Re: Implied Context Parsing (DocumentFragment.innerHTML, or similar) proposal details to be sorted out from Tab Atkins Jr. on 2012-05-15 (public-webapps@w3.org from April to June 2012)

From: Tab Atkins Jr. <jackalmage@gmail.com>
Date: Tue, 15 May 2012 16:42:45 +0200
To: Henri Sivonen <hsivonen@iki.fi>
Cc: Rafael Weinstein <rafaelw@google.com>, Webapps WG <public-webapps@w3.org>, Yehuda Katz <wycats@gmail.com>, Scott González <scott.gonzalez@gmail.com>
Message-ID: <CAAWBYDB6NRz9WVzJQHME9=CMT_RwLP1E1DRAixuh=ZBndEgqFg@mail.gmail.com>

On Tue, May 15, 2012 at 12:46 PM, Henri Sivonen <hsivonen@iki.fi> wrote:
> On Fri, May 11, 2012 at 10:04 PM, Rafael Weinstein <rafaelw@google.com> wrote:
>> Issue 1: How to handle tokens which precede the first start tag
>>
>> Options:
>> a) Queue them, and then later run them through tree construction once
>> the implied context element has been picked
>>
>> b) Create a new insertion like "waiting for context element", which
>> probably ignores end tags and doctype and inserts character tokens and
>> comments. Once the implied context element is picked, reset the
>> insertion mode appropriately, and procede normally.
>
> I prefer b).
>
> I'm assuming the use case for this stuff isn't that authors throw
> random stuff at the API and then insert the result somewhere. I expect
> authors to pass string literals or somewhat cooked string literals to
> the API knowing where they're going to insert the result but not
> telling the insertion point to the API as a matter of convenience.

Exactly correct.  That's the jQuery use-case exactly, which we're
trying to solve.

I'm totally fine with b) as well.


>> Issue 2: How to infer a non-HTML implied context element
>>
>> Options:
>> a) By tagName alone.

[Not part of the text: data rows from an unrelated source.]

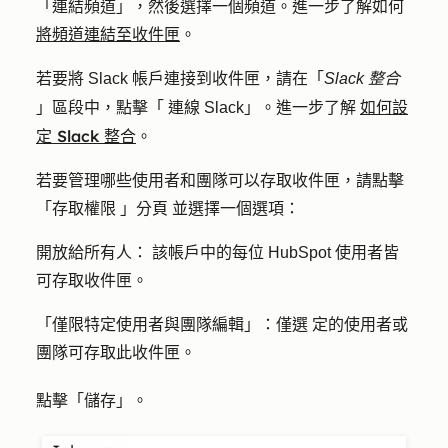
「連結頻道
」，然後選擇一個
頻道
。進一步了解如何
將頻道連結至收件匣
。
若要將 Slack 帳戶連接到收件匣，請在「
Slack 整合
如何設
」區段中，點擊「
連線 Slack
」。進一步了解
定 Slack 整合
。
若要管理哪些使用者和團隊可以存取收件匣，請點擊
「
存取權限
」
分頁
並選擇一個選項：
開放給所有人：
該帳戶中的
每位
HubSpot 使用者皆
可存取收件匣。
「僅限特定使用者與團隊編輯」：僅選
定的使用者或
團隊可存取此收件匣。
點擊「
儲存
」
。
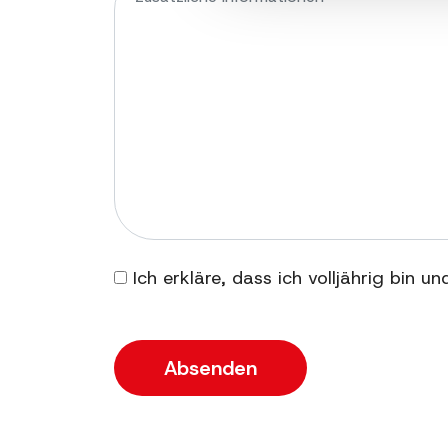
Ich erkläre, dass ich volljährig bin u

When multiple namespaces match, prefer HTML, and
>> then either SVG or MathML (possibly on a per-tagName basis)
>>
>> b) Also inspect attributes for tagNames which may be in multiple namespaces
>
> AFAICT, the case where this really matters (if my assumptions about
> use cases are right) is <a>. (Fragment parsing makes scripts useless
> anyway by setting their "already started" flag, authors probably
> shouldn't be adding styles by parsing <style>, both HTML and SVG
> <font> are considered harmful and cross-browser support Content MathML
> is far off in the horizon.)

Yup, your assumptions are correct as far as I know.

> So I prefer a) possibly with <a>-specific elaborations if we can come
> up with some. Generic solutions seem to involve more complexity. For
> example, if we supported a generic attribute for forcing SVG
> interpretation, would it put us on a slippery slope to support it when
> it appears on tokens that aren't the first start tag token in a
> contextless fragment parse?

That wouldn't make sense, though.  If you see "<p> foo <a svg><rect
/></a>", you're already in an HTML context, and the svg stuff has to
be wrapped in an <svg> to form the airtight namespace seal.

But still, @svg is kinda a hacky solution.  Shrug.


>> Issue 3: What form does the API take
>>
>> a) Document.innerHTML
>>
>> b) document.parse()
>>
>> c) document.createDocumentFragment()
>
> I prefer b) because:
>  * It doesn't involve creating the fragment as a separate step.
>  * It doesn't need to be foolishly consistent with the HTML vs. XML
> design errors of innerHTML.
>  * It's shorted than document.createDocumentFragment().
>  * Unlike innerHTML, it is a method, so we can add more arguments
> later (or right away) to refine its behavior.

Possibly a second argument to force parsing in a particular way when
it's ambiguous would be useful.

~TJ

Received on Tuesday, 15 May 2012 14:43:36 UTC